Request for draft press releases
Release would impact on the effectiveness of the process of drafting press releases in future, because officials would be reluctant to be candid or to openly express their initial thoughts in writing—s 9(2)(g)(i) applies
Auckland District Health Board (ADHB) issued a press release in response to a journalist’s request for information about assaults at Te Whetu Tarewa mental health unit. The journalist then sought information about the handling of his request, including drafts of the press release. The ADHB released a range of information, but withheld the draft press release on the basis that it was ‘a working document’. The journalist complained to the Ombudsman.
The information at issue was two versions of the press release. ADHB explained that press releases are an important mechanism for communicating with its patients, staff, and the wider public. Such statements have the capacity to influence public expectations and behaviour, as well as damage the confidence those parties have in the ADHB. This means that the wording of the statements is very important, and often involves rigorous debate and multiple drafts of the language to be used.
As a result, the ADHB stated that it was essential that accurate and effective media statements are carefully prepared through discussion and consultation. The ADHB said that it is through this process of sharing advice and opinions that media releases are created. In addition, the ADHB advised that drafts are always subject to approval and sign off by the responsible ADHB manager.
The ADHB noted that it receives enquiries from the media several times a day, and therefore, media statements are drafted on a daily basis. This often requires statements to be prepared quickly, and at short notice, by busy professionals who may have to liaise with staff across different sites.
The ADHB stated that staff involved in the process of drafting media statements expect discussions surrounding the organisation’s response to be confidential, and would be cautious about participating if they were aware that their views (whether or not they were adopted) could be released to the media. This would undermine the purpose of consulting, the quality of the press releases would suffer, and the ADHB's ability to respond to the media in a timely manner would be impaired.
The ADHB also submitted that the public interest in release had been met by the disclosure of other information about its handling of the request.
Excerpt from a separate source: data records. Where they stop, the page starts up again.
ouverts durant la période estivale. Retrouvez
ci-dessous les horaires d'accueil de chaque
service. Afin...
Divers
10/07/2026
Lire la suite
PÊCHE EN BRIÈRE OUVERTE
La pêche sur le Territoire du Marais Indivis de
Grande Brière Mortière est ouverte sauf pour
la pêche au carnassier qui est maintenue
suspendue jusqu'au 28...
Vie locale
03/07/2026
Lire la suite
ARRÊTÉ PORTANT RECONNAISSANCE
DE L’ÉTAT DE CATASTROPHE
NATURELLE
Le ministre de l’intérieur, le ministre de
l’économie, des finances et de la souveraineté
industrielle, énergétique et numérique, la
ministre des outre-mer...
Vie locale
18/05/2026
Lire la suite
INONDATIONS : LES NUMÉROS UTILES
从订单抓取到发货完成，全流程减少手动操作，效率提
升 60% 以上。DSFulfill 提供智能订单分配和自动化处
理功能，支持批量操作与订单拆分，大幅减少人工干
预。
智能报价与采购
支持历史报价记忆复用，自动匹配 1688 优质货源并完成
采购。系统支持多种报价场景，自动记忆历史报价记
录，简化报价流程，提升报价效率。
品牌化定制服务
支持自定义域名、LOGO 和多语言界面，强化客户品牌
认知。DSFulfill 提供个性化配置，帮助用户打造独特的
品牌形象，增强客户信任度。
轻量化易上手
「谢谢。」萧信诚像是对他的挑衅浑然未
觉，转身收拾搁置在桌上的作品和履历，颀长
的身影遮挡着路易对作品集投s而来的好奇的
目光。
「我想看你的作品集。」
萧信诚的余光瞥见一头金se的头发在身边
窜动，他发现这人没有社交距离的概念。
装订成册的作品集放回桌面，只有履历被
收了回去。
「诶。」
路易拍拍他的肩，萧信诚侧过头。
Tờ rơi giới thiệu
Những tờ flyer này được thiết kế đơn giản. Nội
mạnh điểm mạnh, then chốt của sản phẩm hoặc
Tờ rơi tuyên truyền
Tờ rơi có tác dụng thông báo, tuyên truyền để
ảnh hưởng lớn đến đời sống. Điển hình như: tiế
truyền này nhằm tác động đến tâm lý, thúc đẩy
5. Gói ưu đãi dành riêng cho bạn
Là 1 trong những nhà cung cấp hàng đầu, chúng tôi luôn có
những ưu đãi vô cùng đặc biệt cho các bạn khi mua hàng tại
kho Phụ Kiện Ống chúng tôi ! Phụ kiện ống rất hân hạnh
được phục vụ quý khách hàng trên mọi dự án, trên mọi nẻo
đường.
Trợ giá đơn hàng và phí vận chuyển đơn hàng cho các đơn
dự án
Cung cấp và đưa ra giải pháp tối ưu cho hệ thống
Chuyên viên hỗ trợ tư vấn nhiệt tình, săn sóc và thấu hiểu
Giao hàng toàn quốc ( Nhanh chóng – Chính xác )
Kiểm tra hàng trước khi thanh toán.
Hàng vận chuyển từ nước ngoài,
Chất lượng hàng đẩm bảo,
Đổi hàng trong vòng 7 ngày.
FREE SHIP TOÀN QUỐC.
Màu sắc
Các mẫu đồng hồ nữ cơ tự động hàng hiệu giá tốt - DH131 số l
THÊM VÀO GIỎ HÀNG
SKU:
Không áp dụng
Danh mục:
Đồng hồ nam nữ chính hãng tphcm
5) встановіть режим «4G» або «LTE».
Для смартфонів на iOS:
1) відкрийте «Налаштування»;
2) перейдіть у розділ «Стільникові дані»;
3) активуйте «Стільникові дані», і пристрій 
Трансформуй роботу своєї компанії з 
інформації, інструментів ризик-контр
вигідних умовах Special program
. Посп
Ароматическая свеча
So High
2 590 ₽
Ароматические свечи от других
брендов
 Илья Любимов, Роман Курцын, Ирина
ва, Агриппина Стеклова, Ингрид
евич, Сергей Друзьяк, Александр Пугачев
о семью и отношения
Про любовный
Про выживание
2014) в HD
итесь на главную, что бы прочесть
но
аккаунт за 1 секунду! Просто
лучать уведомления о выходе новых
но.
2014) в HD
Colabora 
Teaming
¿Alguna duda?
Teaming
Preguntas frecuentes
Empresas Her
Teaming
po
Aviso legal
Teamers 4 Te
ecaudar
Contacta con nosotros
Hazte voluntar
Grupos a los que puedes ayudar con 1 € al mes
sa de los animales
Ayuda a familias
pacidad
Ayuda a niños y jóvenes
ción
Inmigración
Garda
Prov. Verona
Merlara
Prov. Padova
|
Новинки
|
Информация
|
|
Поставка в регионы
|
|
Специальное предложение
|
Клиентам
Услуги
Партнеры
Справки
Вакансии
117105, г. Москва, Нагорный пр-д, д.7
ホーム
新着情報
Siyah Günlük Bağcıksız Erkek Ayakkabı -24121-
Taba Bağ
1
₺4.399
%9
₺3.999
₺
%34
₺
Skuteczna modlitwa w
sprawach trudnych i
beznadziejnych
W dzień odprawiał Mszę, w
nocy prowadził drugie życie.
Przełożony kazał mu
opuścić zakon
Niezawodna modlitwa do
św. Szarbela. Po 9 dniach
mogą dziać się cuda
The Ombudsman agreed that releasing the draft material would impact on the effectiveness of the process of drafting press releases in future, because officials would be reluctant to be candid or to openly express their initial thoughts in writing. The effective conduct of public affairs is promoted when officials can discuss, accept and/or reject particular approaches in a free and frank manner, without being concerned that their preliminary opinions and ideas could be made publicly available.
While there was an accountability interest in the disclosure of information about the safety of the ADHB’s mental health unit, this did not require disclosure of the draft press releases. The public interest had been met through the information already provided by the ADHB.
This case note is published under the authority of the Ombudsmen Rules 1989. It sets out an Ombudsman’s view on the facts of a particular case. It should not be taken as establishing any legal precedent that would bind an Ombudsman in future.